Which of the lines below contain the string "minor"? Copy each one.

━━━━━━━━━━━━━━━━━━━━━━━━━━━━━━

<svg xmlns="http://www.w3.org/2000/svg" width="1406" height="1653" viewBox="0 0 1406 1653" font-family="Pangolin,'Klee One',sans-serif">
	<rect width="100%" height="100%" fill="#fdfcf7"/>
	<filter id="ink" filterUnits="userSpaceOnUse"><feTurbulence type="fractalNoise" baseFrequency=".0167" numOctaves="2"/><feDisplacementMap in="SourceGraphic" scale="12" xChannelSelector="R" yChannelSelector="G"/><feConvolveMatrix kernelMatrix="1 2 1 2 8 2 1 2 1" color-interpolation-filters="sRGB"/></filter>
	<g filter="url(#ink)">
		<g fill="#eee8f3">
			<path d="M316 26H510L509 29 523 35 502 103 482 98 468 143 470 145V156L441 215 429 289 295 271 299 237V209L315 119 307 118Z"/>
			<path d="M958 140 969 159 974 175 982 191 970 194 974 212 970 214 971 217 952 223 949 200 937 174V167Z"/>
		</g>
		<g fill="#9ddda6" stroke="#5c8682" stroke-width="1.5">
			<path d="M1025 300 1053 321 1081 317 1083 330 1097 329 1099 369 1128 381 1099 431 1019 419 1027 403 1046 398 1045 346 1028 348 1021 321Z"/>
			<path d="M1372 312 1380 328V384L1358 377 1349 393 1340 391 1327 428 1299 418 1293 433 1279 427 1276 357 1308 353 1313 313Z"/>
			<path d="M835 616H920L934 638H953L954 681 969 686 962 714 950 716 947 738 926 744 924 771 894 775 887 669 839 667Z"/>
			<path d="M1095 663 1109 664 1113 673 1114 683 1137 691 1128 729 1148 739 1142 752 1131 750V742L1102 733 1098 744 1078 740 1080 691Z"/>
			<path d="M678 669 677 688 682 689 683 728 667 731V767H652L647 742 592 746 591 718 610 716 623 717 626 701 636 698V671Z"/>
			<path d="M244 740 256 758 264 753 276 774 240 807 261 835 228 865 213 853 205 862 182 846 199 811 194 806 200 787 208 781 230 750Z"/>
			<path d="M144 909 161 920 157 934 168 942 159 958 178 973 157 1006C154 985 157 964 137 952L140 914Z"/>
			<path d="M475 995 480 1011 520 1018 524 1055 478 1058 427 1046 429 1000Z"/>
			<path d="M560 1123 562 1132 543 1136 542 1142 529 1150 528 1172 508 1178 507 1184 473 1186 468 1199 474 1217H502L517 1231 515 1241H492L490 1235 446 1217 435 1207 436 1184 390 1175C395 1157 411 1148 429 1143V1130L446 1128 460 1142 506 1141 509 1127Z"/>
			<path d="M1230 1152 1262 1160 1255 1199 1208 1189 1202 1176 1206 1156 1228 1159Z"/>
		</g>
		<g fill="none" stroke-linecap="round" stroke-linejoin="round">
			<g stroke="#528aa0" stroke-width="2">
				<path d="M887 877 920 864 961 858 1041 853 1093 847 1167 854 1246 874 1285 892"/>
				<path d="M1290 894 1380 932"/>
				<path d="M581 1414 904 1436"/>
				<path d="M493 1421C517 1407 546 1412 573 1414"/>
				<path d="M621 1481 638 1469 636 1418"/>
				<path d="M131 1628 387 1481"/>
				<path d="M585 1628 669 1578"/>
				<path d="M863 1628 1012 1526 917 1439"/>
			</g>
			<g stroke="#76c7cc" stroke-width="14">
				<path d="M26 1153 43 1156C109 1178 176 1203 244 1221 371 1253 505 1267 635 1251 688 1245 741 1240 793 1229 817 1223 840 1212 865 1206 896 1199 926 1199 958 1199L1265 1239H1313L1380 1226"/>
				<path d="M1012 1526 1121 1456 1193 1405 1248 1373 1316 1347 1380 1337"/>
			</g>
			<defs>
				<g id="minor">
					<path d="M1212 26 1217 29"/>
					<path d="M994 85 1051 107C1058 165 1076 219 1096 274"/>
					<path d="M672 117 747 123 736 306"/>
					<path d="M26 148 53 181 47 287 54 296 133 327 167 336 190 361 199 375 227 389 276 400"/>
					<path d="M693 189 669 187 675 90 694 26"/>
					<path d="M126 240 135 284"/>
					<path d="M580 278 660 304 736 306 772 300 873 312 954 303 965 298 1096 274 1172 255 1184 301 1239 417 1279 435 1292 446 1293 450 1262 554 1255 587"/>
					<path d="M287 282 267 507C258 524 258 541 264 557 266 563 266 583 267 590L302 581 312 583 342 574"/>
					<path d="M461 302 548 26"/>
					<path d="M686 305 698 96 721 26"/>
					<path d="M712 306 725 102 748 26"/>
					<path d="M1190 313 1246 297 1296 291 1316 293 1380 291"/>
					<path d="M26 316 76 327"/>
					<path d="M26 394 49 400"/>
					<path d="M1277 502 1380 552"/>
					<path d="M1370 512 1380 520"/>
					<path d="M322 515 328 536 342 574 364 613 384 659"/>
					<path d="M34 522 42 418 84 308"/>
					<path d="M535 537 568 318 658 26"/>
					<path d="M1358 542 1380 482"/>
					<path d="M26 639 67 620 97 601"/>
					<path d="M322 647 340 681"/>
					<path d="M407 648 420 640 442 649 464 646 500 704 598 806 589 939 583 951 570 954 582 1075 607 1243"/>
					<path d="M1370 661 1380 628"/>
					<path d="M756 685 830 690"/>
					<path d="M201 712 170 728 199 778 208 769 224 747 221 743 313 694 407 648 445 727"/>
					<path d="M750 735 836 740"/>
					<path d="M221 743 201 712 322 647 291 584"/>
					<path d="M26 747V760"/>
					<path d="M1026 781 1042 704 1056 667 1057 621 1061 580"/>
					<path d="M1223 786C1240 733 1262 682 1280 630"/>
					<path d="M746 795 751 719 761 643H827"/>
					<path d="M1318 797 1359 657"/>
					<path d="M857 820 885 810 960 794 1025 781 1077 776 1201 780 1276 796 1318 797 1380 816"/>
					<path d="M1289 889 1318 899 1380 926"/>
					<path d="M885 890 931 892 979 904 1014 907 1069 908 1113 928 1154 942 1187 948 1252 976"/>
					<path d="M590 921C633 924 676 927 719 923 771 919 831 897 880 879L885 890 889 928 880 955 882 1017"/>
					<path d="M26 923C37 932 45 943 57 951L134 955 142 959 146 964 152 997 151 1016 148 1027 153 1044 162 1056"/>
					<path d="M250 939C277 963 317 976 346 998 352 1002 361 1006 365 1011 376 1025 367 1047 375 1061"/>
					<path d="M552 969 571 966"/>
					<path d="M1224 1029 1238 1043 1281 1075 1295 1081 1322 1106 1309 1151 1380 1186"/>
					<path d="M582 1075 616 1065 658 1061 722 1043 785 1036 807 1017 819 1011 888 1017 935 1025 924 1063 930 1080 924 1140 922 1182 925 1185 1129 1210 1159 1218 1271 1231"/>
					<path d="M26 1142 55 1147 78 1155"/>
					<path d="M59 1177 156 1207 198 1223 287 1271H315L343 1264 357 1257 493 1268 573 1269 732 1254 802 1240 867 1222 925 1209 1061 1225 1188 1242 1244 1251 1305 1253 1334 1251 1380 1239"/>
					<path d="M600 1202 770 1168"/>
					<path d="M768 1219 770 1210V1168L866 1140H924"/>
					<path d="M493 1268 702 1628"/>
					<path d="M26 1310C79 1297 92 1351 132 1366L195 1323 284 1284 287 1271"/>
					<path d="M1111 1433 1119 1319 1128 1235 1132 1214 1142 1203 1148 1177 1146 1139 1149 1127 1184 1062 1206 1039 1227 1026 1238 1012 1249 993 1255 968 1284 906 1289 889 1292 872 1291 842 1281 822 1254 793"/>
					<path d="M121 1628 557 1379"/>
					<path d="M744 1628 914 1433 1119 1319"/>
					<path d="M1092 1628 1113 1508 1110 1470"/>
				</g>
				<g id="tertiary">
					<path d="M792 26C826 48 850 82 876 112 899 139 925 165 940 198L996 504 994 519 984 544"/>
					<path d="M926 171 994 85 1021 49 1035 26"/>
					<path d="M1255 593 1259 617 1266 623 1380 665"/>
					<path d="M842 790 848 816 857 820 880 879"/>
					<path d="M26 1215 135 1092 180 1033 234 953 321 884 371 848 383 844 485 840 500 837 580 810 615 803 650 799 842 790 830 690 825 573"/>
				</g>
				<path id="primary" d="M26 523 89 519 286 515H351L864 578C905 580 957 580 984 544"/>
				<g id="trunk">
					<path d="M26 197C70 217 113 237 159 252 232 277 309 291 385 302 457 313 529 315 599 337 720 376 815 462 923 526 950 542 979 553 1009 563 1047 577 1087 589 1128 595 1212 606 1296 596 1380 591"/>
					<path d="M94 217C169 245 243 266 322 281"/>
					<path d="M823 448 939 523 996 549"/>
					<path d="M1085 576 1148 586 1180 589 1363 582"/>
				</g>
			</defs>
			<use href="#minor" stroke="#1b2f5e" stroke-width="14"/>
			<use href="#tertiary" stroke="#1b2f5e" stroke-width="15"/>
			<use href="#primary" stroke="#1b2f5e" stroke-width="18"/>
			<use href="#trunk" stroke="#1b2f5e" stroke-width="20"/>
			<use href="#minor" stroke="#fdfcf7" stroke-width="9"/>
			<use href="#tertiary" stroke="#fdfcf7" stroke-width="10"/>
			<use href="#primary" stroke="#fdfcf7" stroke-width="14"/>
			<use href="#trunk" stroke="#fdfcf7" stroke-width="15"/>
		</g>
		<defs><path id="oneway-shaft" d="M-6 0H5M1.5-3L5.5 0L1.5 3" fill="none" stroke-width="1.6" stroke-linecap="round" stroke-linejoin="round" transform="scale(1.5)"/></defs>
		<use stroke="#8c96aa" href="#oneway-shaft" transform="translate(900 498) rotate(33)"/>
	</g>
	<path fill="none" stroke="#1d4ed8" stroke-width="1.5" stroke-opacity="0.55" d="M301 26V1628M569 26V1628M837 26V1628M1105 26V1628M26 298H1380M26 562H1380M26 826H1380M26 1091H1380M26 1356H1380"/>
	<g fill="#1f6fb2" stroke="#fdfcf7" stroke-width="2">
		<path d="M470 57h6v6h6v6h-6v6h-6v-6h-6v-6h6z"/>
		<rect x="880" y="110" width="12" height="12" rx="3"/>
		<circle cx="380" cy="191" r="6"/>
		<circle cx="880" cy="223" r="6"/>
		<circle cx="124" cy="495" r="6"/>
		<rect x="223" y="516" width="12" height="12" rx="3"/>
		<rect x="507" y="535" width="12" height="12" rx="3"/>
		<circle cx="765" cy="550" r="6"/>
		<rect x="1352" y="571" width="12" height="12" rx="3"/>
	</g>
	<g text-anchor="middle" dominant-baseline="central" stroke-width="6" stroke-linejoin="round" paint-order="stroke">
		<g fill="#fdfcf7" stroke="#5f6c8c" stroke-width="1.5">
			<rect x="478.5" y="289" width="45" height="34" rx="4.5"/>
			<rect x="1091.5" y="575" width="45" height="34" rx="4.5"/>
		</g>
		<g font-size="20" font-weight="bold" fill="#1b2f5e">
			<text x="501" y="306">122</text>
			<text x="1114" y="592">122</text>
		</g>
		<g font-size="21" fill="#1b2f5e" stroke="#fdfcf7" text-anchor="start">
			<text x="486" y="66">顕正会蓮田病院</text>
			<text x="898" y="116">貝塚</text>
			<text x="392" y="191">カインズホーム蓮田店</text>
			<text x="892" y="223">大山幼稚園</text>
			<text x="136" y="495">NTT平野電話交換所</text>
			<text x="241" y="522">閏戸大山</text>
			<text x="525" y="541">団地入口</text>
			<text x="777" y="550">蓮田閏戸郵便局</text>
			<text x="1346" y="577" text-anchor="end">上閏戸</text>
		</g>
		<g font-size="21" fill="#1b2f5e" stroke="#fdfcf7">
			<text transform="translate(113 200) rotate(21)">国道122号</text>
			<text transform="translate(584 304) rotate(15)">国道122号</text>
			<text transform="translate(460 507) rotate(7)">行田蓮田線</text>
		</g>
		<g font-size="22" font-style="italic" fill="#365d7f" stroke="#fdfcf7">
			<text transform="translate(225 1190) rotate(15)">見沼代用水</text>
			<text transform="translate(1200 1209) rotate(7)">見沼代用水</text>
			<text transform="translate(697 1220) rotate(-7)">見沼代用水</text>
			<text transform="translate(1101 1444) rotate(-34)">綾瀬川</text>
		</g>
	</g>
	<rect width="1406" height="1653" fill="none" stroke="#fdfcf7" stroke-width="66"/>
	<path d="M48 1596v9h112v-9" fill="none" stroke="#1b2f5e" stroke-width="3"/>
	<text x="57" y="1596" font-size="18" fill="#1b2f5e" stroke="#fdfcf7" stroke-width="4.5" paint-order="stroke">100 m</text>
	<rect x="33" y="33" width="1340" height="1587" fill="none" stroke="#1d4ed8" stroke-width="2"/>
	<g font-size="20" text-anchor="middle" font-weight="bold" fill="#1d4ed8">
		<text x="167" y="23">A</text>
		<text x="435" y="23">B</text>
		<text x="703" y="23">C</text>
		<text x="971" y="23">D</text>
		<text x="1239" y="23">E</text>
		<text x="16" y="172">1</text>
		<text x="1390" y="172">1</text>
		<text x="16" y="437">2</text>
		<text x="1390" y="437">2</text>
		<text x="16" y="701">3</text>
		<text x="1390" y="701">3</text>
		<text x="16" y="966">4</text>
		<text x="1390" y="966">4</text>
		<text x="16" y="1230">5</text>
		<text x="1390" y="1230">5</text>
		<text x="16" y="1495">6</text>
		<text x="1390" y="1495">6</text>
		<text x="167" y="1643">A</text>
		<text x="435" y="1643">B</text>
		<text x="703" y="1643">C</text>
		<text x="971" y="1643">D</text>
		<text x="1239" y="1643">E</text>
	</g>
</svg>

━━━━━━━━━━━━━━━━━━━━━━━━━━━━━━

* [THE COMPLETED TASK]
				<g id="minor">
			<use href="#minor" stroke="#1b2f5e" stroke-width="14"/>
			<use href="#minor" stroke="#fdfcf7" stroke-width="9"/>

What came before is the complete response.